■ **Short-answer chart tasks**
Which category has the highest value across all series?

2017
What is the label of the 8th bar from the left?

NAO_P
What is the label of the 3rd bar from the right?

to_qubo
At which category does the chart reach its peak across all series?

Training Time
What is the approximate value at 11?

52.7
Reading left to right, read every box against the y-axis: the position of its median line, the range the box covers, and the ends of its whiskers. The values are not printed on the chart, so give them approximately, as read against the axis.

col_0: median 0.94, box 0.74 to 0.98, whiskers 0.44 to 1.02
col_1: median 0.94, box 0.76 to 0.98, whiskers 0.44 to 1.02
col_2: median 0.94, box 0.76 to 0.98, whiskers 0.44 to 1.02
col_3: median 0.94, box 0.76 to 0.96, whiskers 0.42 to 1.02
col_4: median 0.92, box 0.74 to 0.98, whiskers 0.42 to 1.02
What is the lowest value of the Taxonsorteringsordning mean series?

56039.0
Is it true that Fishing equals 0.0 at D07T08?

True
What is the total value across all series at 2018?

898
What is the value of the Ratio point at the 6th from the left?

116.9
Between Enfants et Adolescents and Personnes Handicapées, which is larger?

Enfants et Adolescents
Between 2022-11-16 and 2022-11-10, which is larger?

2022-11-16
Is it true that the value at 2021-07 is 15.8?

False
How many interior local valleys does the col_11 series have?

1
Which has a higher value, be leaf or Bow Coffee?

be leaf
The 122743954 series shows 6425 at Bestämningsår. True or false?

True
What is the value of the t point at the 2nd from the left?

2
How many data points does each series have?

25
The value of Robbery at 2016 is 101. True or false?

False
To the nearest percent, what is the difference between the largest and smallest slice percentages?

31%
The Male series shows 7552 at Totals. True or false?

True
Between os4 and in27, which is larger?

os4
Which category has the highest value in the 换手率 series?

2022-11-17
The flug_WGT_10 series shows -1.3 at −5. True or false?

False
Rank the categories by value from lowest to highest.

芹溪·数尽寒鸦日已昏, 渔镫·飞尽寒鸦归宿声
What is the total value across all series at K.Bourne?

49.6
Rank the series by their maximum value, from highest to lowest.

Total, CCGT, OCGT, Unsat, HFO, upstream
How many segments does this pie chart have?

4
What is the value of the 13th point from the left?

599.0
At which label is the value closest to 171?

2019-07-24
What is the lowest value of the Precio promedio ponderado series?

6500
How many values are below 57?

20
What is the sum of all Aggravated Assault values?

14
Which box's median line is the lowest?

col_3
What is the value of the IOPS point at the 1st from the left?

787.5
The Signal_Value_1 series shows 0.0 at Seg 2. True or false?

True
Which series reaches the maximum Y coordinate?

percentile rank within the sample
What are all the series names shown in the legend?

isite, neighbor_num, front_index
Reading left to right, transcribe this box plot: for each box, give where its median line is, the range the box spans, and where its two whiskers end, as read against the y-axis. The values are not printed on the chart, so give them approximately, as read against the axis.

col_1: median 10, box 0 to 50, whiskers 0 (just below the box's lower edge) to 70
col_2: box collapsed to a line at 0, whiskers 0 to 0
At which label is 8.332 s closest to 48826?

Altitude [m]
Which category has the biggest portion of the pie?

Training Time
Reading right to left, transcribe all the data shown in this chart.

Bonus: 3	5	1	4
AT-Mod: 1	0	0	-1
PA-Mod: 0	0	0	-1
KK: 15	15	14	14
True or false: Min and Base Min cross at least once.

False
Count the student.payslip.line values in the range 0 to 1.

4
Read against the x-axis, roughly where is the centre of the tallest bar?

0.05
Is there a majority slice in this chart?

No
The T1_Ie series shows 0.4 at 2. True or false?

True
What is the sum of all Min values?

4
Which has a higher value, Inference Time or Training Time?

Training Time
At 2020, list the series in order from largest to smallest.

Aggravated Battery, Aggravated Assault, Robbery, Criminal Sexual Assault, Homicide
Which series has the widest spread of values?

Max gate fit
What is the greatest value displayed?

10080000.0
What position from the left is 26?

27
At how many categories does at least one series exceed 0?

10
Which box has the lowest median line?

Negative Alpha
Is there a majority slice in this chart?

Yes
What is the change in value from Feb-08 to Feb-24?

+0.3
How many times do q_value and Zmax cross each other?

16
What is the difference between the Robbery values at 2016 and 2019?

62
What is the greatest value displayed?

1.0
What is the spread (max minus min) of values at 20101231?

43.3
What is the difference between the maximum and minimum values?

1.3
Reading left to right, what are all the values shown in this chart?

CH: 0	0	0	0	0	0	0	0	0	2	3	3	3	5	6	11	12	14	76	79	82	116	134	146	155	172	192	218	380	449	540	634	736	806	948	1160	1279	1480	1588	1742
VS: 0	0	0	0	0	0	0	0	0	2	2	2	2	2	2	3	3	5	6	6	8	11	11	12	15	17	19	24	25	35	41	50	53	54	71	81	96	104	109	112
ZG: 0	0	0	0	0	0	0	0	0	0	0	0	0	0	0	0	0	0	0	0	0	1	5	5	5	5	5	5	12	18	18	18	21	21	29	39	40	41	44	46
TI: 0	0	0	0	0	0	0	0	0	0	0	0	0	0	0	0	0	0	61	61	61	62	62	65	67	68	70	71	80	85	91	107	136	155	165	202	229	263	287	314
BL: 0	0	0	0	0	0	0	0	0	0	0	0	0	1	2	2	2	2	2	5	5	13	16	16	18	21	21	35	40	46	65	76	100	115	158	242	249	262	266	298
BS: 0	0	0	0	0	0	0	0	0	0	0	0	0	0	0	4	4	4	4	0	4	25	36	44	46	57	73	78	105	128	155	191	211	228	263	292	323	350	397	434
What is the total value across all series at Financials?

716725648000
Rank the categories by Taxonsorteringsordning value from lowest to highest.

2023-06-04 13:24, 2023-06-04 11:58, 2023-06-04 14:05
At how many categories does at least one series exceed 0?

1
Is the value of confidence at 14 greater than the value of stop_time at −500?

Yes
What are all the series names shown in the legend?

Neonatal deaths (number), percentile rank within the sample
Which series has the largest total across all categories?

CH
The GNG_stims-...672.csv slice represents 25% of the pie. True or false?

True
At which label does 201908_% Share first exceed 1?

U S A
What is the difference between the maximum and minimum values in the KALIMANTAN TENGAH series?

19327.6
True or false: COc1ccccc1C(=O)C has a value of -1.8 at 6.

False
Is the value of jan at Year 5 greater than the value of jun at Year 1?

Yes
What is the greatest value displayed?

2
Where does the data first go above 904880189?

■ **Requirement**
Return each line of the records above that contains the string "first". Treat uppercase and lowercase letters as different when matching.

■ **Solution to this task**
At which label does 201908_% Share first exceed 1?
Where does the data first go above 904880189?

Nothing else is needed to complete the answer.